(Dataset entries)
--- START ---

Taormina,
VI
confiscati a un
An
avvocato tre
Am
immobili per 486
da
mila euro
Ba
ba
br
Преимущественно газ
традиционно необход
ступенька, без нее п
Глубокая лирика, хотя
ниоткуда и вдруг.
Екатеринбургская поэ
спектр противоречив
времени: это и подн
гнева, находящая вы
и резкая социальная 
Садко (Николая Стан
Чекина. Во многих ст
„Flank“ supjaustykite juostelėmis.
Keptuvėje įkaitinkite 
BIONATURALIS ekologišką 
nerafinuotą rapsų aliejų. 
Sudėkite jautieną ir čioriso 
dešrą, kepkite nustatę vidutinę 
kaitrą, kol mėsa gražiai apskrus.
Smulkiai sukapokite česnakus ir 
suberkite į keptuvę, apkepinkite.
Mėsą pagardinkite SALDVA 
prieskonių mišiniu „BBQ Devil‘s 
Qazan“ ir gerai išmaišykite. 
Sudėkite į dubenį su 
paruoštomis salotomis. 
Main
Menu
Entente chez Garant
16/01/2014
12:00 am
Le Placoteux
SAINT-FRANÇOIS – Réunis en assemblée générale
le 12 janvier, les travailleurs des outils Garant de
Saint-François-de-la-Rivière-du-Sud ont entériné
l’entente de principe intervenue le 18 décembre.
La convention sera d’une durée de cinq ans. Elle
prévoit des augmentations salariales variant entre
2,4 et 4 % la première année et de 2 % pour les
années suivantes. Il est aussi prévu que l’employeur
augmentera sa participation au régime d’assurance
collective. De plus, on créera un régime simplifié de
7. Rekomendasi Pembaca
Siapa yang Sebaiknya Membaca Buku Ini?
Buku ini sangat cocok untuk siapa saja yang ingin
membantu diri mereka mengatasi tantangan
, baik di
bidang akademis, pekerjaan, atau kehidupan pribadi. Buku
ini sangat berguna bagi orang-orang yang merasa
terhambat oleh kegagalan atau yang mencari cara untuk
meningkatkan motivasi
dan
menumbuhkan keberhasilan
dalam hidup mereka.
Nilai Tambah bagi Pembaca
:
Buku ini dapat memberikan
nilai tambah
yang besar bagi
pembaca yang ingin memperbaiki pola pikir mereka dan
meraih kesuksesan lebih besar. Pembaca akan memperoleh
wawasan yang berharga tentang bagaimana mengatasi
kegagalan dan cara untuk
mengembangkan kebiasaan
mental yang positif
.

--- END ---

Reproduce the entries above in full by retyping them exactly.

-- The completed task --
Taormina,
VI
confiscati a un
An
avvocato tre
Am
immobili per 486
da
mila euro
Ba
ba
br
Преимущественно газ
традиционно необход
ступенька, без нее п
Глубокая лирика, хотя
ниоткуда и вдруг.
Екатеринбургская поэ
спектр противоречив
времени: это и подн
гнева, находящая вы
и резкая социальная 
Садко (Николая Стан
Чекина. Во многих ст
„Flank“ supjaustykite juostelėmis.
Keptuvėje įkaitinkite 
BIONATURALIS ekologišką 
nerafinuotą rapsų aliejų. 
Sudėkite jautieną ir čioriso 
dešrą, kepkite nustatę vidutinę 
kaitrą, kol mėsa gražiai apskrus.
Smulkiai sukapokite česnakus ir 
suberkite į keptuvę, apkepinkite.
Mėsą pagardinkite SALDVA 
prieskonių mišiniu „BBQ Devil‘s 
Qazan“ ir gerai išmaišykite. 
Sudėkite į dubenį su 
paruoštomis salotomis. 
Main
Menu
Entente chez Garant
16/01/2014
12:00 am
Le Placoteux
SAINT-FRANÇOIS – Réunis en assemblée générale
le 12 janvier, les travailleurs des outils Garant de
Saint-François-de-la-Rivière-du-Sud ont entériné
l’entente de principe intervenue le 18 décembre.
La convention sera d’une durée de cinq ans. Elle
prévoit des augmentations salariales variant entre
2,4 et 4 % la première année et de 2 % pour les
années suivantes. Il est aussi prévu que l’employeur
augmentera sa participation au régime d’assurance
collective. De plus, on créera un régime simplifié de
7. Rekomendasi Pembaca
Siapa yang Sebaiknya Membaca Buku Ini?
Buku ini sangat cocok untuk siapa saja yang ingin
membantu diri mereka mengatasi tantangan
, baik di
bidang akademis, pekerjaan, atau kehidupan pribadi. Buku
ini sangat berguna bagi orang-orang yang merasa
terhambat oleh kegagalan atau yang mencari cara untuk
meningkatkan motivasi
dan
menumbuhkan keberhasilan
dalam hidup mereka.
Nilai Tambah bagi Pembaca
:
Buku ini dapat memberikan
nilai tambah
yang besar bagi
pembaca yang ingin memperbaiki pola pikir mereka dan
meraih kesuksesan lebih besar. Pembaca akan memperoleh
wawasan yang berharga tentang bagaimana mengatasi
kegagalan dan cara untuk
mengembangkan kebiasaan
mental yang positif
.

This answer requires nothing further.